A lot drier than the UK which I’m grateful for! Slightly warmer than the UK by a few degrees, although it doesn’t feel like it today!
What will you miss most about Paris?
The boulangeries and patisseries (bakeries and cake shops)!! It is such a treat having these on nearly every street corner. I’ll also miss just being able to pop into the city and take a look around and soak up the atmosphere.
What has been your biggest thrill over the last year?
A lot has happened in 2015 so I’m going to say two things! One was my commissioning service at my home Church in Torquay. Being surrounded by so many people who love and support me and my work overseas was amazing and humbling. The other is living in Paris. I never tire of exploring this great city.
What has been the biggest challenge over the last year?
The many goodbyes. Packing up and saying goodbye to friends that I trained with at BMS’s International Mission Centre (IMC) in Birmingham, who are now spread around the globe. Saying goodbye to friends and family in the UK. Saying goodbyes to friends at the language school in France.
How do you think your preparation and study will equip you for your return to Chad?
As I’ve already said, I’m definitely going back with a greater ability in French which will help immensely. Hopefully I’ll be able to communicate with people in Chad more freely and be able to express myself at a slightly deeper level. I’ve often said that not being able to do that last time I was there was a source of frustration and so hopefully that frustration will be less this time. My time at IMC has definitely given me a wider perception of the needs of people the world over and how integral mission plays its part in that. It’s also equipped me with a wider perception of how the work of the hospital in Chad fits into the bigger picture of world mission and also that longevity of mission projects, such as the hospital, is key. Nothing happens overnight and so I need to be prepared to be in it for the long haul, however long that may end up being.
How will your return to Chad be different from your first experiences?
Following on from the question above, this time I’m going with a wider and longer-term mind-set. Last time I was there for a relatively short, fixed period of time and with a couple of fairly-quickly-achievable goals.
How ready do you feel for your return to Chad?
With 18 months of training under my belt, I feel as prepared as I can be, although I can never be 100% ready I don’t think. There are always things to learn and be aware of. I feel ready to return though (my flight is booked for 7 January 2016).
What are you looking forward to about living in Chad again?
Seeing friends that I made there last time. The almost perpetual blue sky. Eating copious amounts of mangoes between March and September (mango season!).
What are you dreading about living in Chad?
The heat. Especially April, the month I missed last time I was there and which is the hottest month of the year. Temperatures are regularly around 45C (113F) and don’t drop much below 40C (104F) at night. There’s no air-con to cool yourself down. You just have to live with being a sweaty mess all the time (yuk).

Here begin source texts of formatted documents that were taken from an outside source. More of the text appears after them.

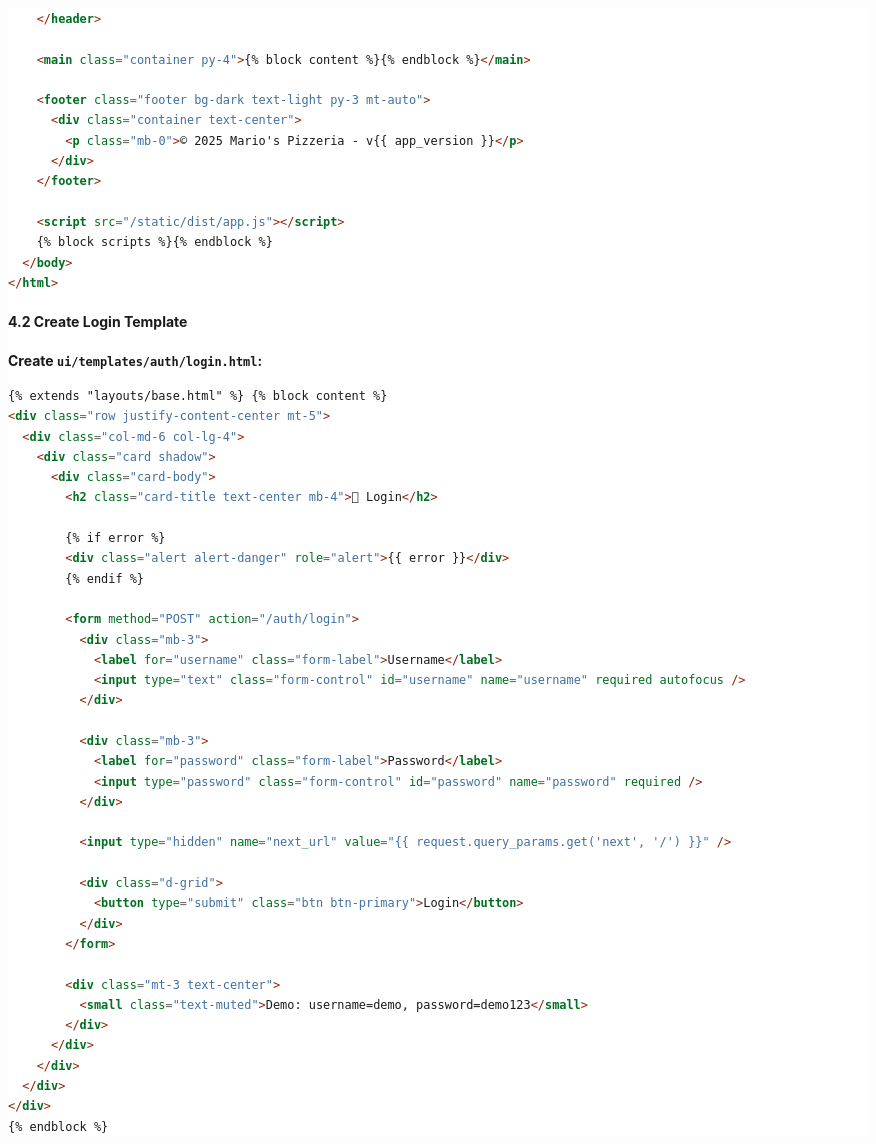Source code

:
 ```html
    </header>

    <main class="container py-4">{% block content %}{% endblock %}</main>

    <footer class="footer bg-dark text-light py-3 mt-auto">
      <div class="container text-center">
        <p class="mb-0">© 2025 Mario's Pizzeria - v{{ app_version }}</p>
      </div>
    </footer>

    <script src="/static/dist/app.js"></script>
    {% block scripts %}{% endblock %}
  </body>
</html>
```

#### 4.2 Create Login Template

**Create `ui/templates/auth/login.html`:**

```html
{% extends "layouts/base.html" %} {% block content %}
<div class="row justify-content-center mt-5">
  <div class="col-md-6 col-lg-4">
    <div class="card shadow">
      <div class="card-body">
        <h2 class="card-title text-center mb-4">🍕 Login</h2>

        {% if error %}
        <div class="alert alert-danger" role="alert">{{ error }}</div>
        {% endif %}

        <form method="POST" action="/auth/login">
          <div class="mb-3">
            <label for="username" class="form-label">Username</label>
            <input type="text" class="form-control" id="username" name="username" required autofocus />
          </div>

          <div class="mb-3">
            <label for="password" class="form-label">Password</label>
            <input type="password" class="form-control" id="password" name="password" required />
          </div>

          <input type="hidden" name="next_url" value="{{ request.query_params.get('next', '/') }}" />

          <div class="d-grid">
            <button type="submit" class="btn btn-primary">Login</button>
          </div>
        </form>

        <div class="mt-3 text-center">
          <small class="text-muted">Demo: username=demo, password=demo123</small>
        </div>
      </div>
    </div>
  </div>
</div>
{% endblock %}
```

Where you will live in Chad? Will you be sharing with anyone or have somewhere to yourself?
I will be living in a single-storey house on the hospital compound that I will probably have to myself.
What do you like doing in your spare time in Chad?
I watch lots of DVDs, mainly box sets of TV series, but also films. I also do a lot of reading. I also like visiting friends and hanging out with them.
How much spare time a week do you have?
That will depend on my work schedule which I don’t know yet, but I should typically work around 35 hours a week and have the rest of the time off, just like in the UK.
Is there a local church you will be able to attend?
Yes, there are a lot of churches in N’Djamena. Some have their services in French, some in Chadian Arabic and some in one of the local village languages. I’ll go to one that has the service in French so I’ve at least some chance of understanding what’s being said!
Do the prayers of your church partners help you and encourage your faith?
Most definitely. If it wasn’t for people in the UK and beyond supporting me in various ways, this journey and my work would be much more difficult. I really appreciate you all.